Document segment below:

# Circumstances have changed & I don't want my (unfinished) home anymore



## Potatohead (4 Sep 2012)

Hi everyone,

I need some help please, so here is my story.

Bought a house in the boom, out in the country, for €260,000.  Was later contacted by another mortgage provider to re-mortgage, thought this was a brilliant idea, so we consolidated all our loans and remortgaged for €310,000. We both had fulltime jobs, husband was getting shift allowance, but no more.  I am currently not working and my hubby is just on basic wages.  We have been on "Less than interest" repayments for the past 12 months and I will be sending off the MARP forms again for another 6 months.

We used to love our home, decided to do everything ourselves (was a new build).  We did all the tiling, laying lawns, converting upstairs, etc.  Loved every minute of it and loved our home so much.  We poured our haerts and souls into the place.

But then something terrible happened in our home and now we hate it.  We can't stand to be here anymore, everywhere we look is just horrible memories.  We desperately need to move out of this house, but we don't know what to do.  I fear that it might not be good for our mental well being to stay in this house.  I don't want to say what happened here, but it was the most horrible thing anyone could ever imagine.

Here is my problem, the house is not finished yet, ie. skirting boards not up, not finished converting upstairs, burst pipes led to us having to dig up bedrooms and some floors are not replaced yet.  So I cannot rent it out, we will definately not be able to clear the mortgage if we try to sell it (I do not think we will be able to sell it in it's current state)

Please can anyone tell me how to go about this?

Thank you so much for taking the time to read this


----------



## Brendan Burgess (4 Sep 2012)

There is no easy financial solution. You could just hand back the keys to the lender but you would end up with a shortfall which could hang over you for years.  If this resolves your emotional issues, then it might be the best thing to do.  Talk to your lender first.

Have you sought counselling for the horrible thing which happened? Presumably the house had not changed? Just the horrible memories.


----------



## Potatohead (4 Sep 2012)

Got it in one Cashier, it is known to the locality, but also the repair work that needs doing, which we can't due to financial pressures.

I am considering handing back the keyes, but what happens then?  Will New Beginnings be any use to me?

Yes Brendan, we are in couselling

Thanks for your replies guys


----------



## Bronte (5 Sep 2012)

If you hand back the keys you will be liable for the shortfall. The bank will probably come after you for an instalment order, where the judge decides how much you can repay out of your income after reasonable living expenses. It also means you will have a bad credit rating. If you can live with that then that is what you need to do. 

You have to hope that the new insolvency system may be of benefit.

I think New beginnings have split up. Not sure how they are of help, there was only one case and it was very odd. (the one with the nurse)


----------



## bugler (5 Sep 2012)

New Beginnings are still around, albeit they have gone very low profile since the peculiar Laura White case, and the departure of David Hall. They would primarily be focused on those facing legal proceedings over non-payment of debts or those facing difficulties repaying their mortgage(s). Not quite the OP's situation.

End of Document segment.
Record excerpts below:

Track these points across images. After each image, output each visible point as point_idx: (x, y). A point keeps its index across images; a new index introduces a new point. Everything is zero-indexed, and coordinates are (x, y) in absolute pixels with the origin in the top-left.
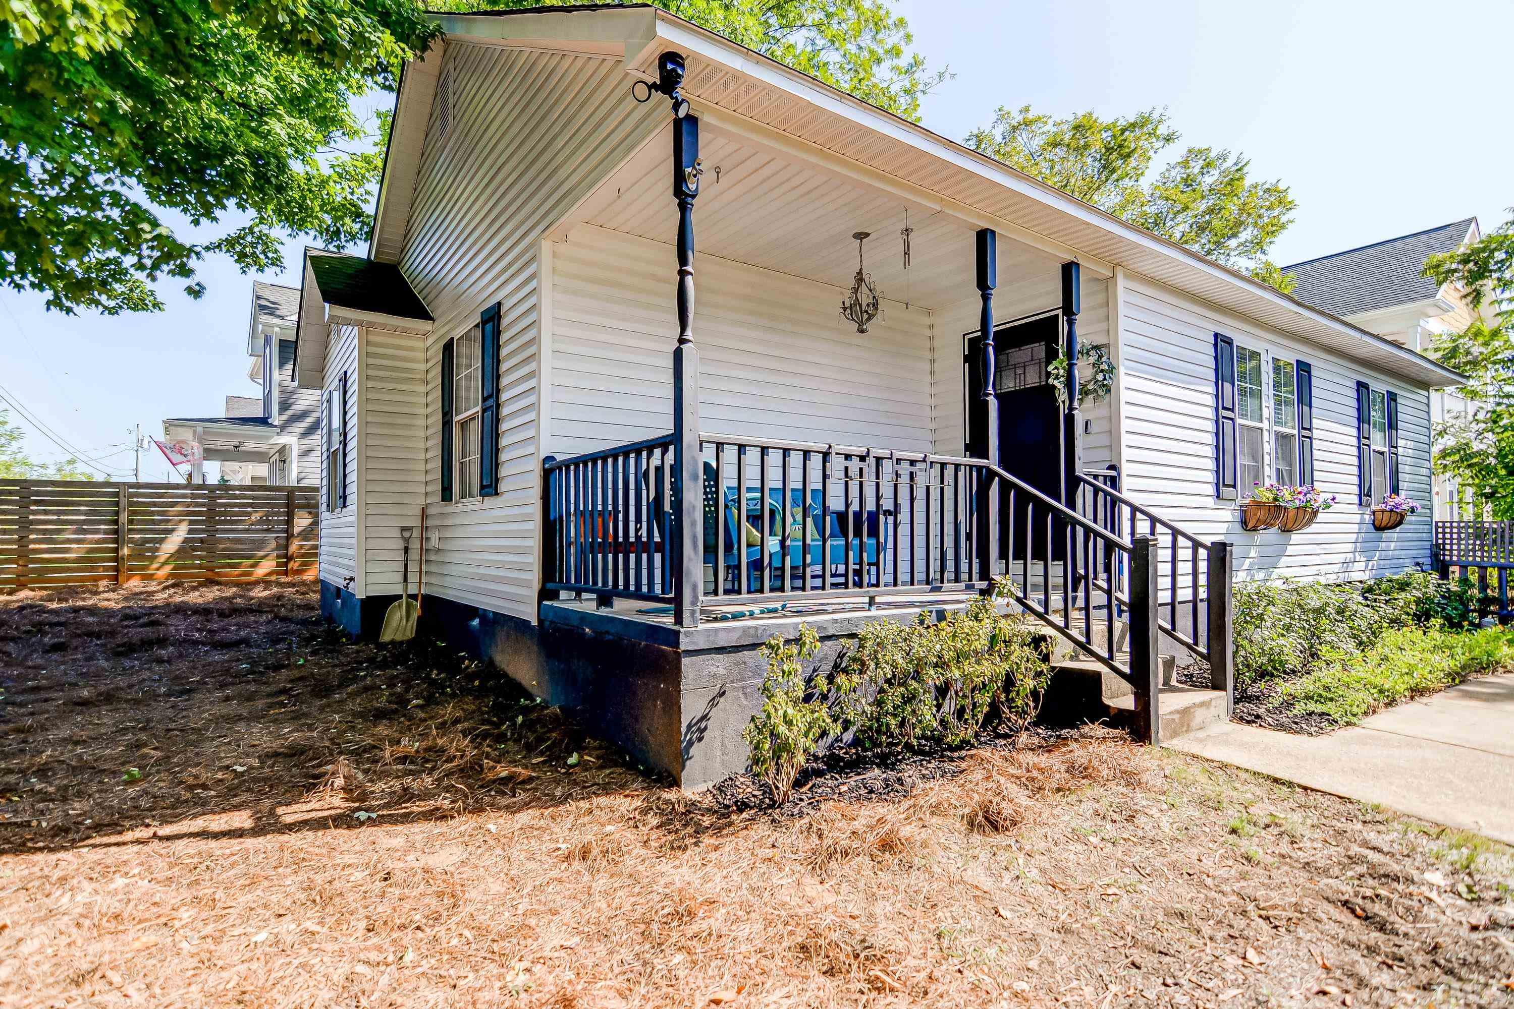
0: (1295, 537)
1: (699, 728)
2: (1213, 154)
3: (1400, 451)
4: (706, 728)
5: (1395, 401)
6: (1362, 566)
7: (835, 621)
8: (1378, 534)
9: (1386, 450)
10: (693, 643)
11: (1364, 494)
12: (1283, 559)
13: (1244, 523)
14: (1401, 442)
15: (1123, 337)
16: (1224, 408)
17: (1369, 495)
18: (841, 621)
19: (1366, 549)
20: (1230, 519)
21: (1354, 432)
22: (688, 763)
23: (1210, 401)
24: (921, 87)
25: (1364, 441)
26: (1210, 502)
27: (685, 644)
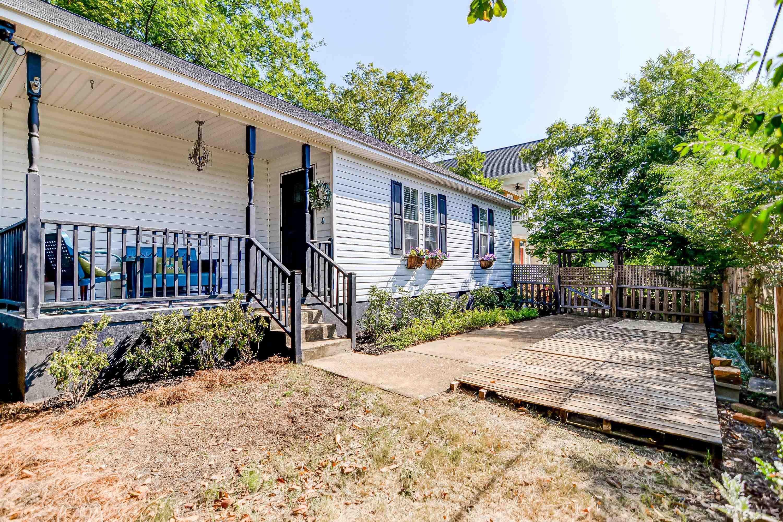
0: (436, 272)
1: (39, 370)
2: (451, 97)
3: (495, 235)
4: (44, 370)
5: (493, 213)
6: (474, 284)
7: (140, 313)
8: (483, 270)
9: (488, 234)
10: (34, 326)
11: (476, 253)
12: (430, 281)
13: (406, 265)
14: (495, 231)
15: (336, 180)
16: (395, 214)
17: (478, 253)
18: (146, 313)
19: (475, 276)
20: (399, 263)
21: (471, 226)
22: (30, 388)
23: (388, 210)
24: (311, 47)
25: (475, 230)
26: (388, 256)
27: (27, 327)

End of Record excerpts.

▸ Your instructions: Continue the forum thread about the unwanted, unfinished house and its mortgage from the point at which it ends.

▸ Response:
However the OP is more worthy of sympathy than a struggling speculator, or indeed someone who bought poorly and subsequently wanted rid of the place as a lifestyle decision (both types have been represented by NB), so I would say there is no harm contacting them. I find NB a strange entity, but if they could help in this case even I might be inclined to toast them.


----------



## Potatohead (5 Sep 2012)

Thank you guys for your replies, I am going to contact new beginnings I think, I will let you know how I get on


----------



## Bronte (6 Sep 2012)

Also try Mabs.  I think if they still exist that New Beginnings are charging now.  So far I've seen no track record of them solving anything but I'm open to correction on this.  They cannot circumvent the law.  So if you owe money you owe money.


----------



## bugler (6 Sep 2012)

Bronte said:


> Also try Mabs.  I think if they still exist that New Beginnings are charging now.  So far I've seen no track record of them solving anything but I'm open to correction on this.  They cannot circumvent the law.  So if you owe money you owe money.



They got Laura White off the hook in a big way, and on the facts presented for that case she wasn't particularly deserving. 

IIRC, NB now charge €250 as a fee.


----------



## Bronte (6 Sep 2012)

The Laura case makes no sense on any level.  I have my own theory as to why that was settled but time will tell.  

Can anyone cite one case other than that one that was solved successfully.


----------



## Potatohead (17 Sep 2012)

Well, just to let you know, not a whisper from New Beginnings yet


----------



## Bronte (18 Sep 2012)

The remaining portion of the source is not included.